# TO-DO ITEM
Write out every line of text from the items below, word for word and in the same order. Leave the pictures out of your answer.

[Stored data entries]
******

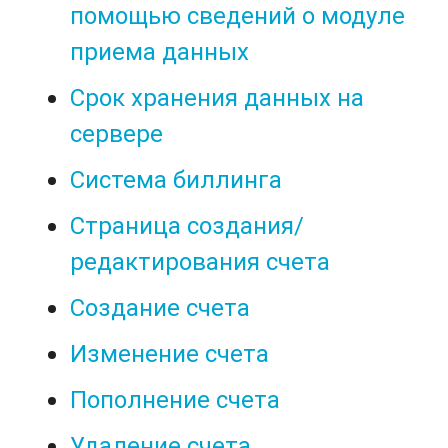
помощью сведений о модуле
приема данных
Срок хранения данных на
сервере
Система биллинга
Страница создания/
редактирования счета
Создание счета
Изменение счета
Пополнение счета
Удаление счета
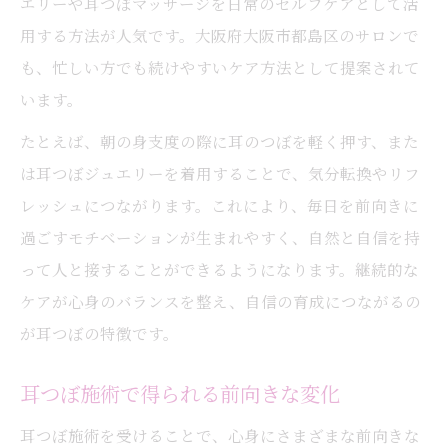
エリーや耳つぼマッサージを日常のセルフケアとして活
用する方法が人気です。大阪府大阪市都島区のサロンで
も、忙しい方でも続けやすいケア方法として提案されて
います。
たとえば、朝の身支度の際に耳のつぼを軽く押す、また
は耳つぼジュエリーを着用することで、気分転換やリフ
レッシュにつながります。これにより、毎日を前向きに
過ごすモチベーションが生まれやすく、自然と自信を持
って人と接することができるようになります。継続的な
ケアが心身のバランスを整え、自信の育成につながるの
が耳つぼの特徴です。
耳つぼ施術で得られる前向きな変化
耳つぼ施術を受けることで、心身にさまざまな前向きな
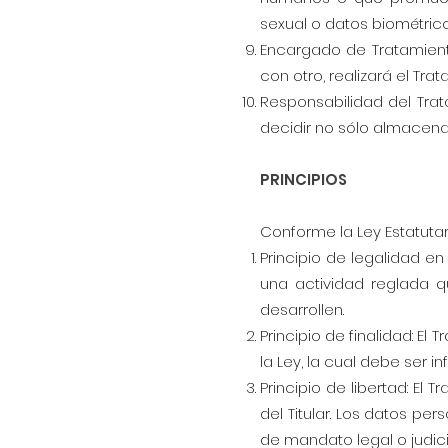
sexual o datos biométrico
Encargado de Tratamiento
con otro, realizará el Tr
Responsabilidad del Trat
decidir no sólo almacena
PRINCIPIOS
Conforme la Ley Estatutari
Principio de legalidad en
una actividad reglada q
desarrollen.
Principio de finalidad: E
la Ley, la cual debe ser in
Principio de libertad: El
del Titular. Los datos pe
de mandato legal o judici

******

# SOLUTION FOR THIS PROBLEM
помощью сведений о модуле
приема данных
Срок хранения данных на
сервере
Система биллинга
Страница создания/
редактирования счета
Создание счета
Изменение счета
Пополнение счета
Удаление счета
エリーや耳つぼマッサージを日常のセルフケアとして活
用する方法が人気です。大阪府大阪市都島区のサロンで
も、忙しい方でも続けやすいケア方法として提案されて
います。
たとえば、朝の身支度の際に耳のつぼを軽く押す、また
は耳つぼジュエリーを着用することで、気分転換やリフ
レッシュにつながります。これにより、毎日を前向きに
過ごすモチベーションが生まれやすく、自然と自信を持
って人と接することができるようになります。継続的な
ケアが心身のバランスを整え、自信の育成につながるの
が耳つぼの特徴です。
耳つぼ施術で得られる前向きな変化
耳つぼ施術を受けることで、心身にさまざまな前向きな
sexual o datos biométrico
Encargado de Tratamiento
con otro, realizará el Tr
Responsabilidad del Trat
decidir no sólo almacena
PRINCIPIOS
Conforme la Ley Estatutari
Principio de legalidad en
una actividad reglada q
desarrollen.
Principio de finalidad: E
la Ley, la cual debe ser in
Principio de libertad: El
del Titular. Los datos pe
de mandato legal o judici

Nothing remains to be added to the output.